Control of the Attorney-Client Privilege for Pre-Merger Communications
When a company is acquired, who "owns" the company's pre-acquisition, attorney-client privileged communications—the buyer or the seller? In their Corporate Litigation column, Joseph M. McLaughlin and Shannon K. McGovern discuss the Delaware and New York approaches to this question, and discuss a recent Second Department decision that addressed a variation on those divergent approaches.
December 11, 2019 at 12:00 PM
9 minute read
When a company is acquired, who "owns" the company's pre-acquisition, attorney-client privileged communications—the buyer or the seller? Where a merger or other combination is effectuated under Delaware law, Delaware courts follow a bright-line rule that any attorney-client privilege attached to pre-merger communications—whether they relate to business operations or the negotiation of the merger itself—pass to the acquirer in the merger, unless the parties agree otherwise in the merger agreement. Under New York law, in contrast, courts apply a rule, informed by public policy, that the seller transfers to the buyer its privilege on most subjects but retains control of pre-merger privileged communications that relate to the merger and its negotiation. The Second Department recently addressed a variation on these divergent approaches—a New York court deciding who controls privilege when the core transaction documents contain a Delaware choice of law provision but the litigation is not brought under the transaction documents. Reversing a trial court decision, the Second Department held in Askari v. McDermott, Will & Emery, 2019 WL 6334192 (N.Y. App. Div. Nov. 27, 2019), that a dissolved seller and its controlling shareholder retained control over privileged pre-merger communications with their counsel because the plaintiffs' claim of replevin against their former counsel did not involve the enforcement or interpretation of any Delaware-law transaction document.

▸ TASK REQUIREMENTS
- a) In the article on pre-merger privilege, who receives the attorney-client privilege over pre-merger communications in a Delaware merger when the merger agreement says nothing otherwise?
- b) Retype the article on pre-merger privilege from "Control of the" to "those divergent approaches.".

▸ DATA
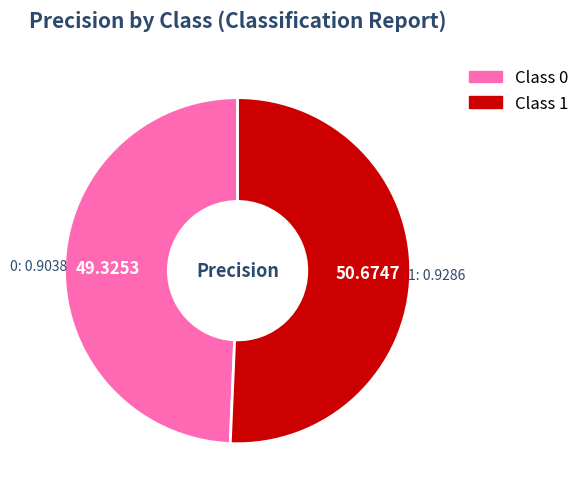

Is the sum of 0 and 1 greater than half?

Yes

▸ WRITTEN RESPONSES
- a) The acquirer in the merger.

- b)
Control of the Attorney-Client Privilege for Pre-Merger Communications
When a company is acquired, who "owns" the company's pre-acquisition, attorney-client privileged communications—the buyer or the seller? In their Corporate Litigation column, Joseph M. McLaughlin and Shannon K. McGovern discuss the Delaware and New York approaches to this question, and discuss a recent Second Department decision that addressed a variation on those divergent approaches.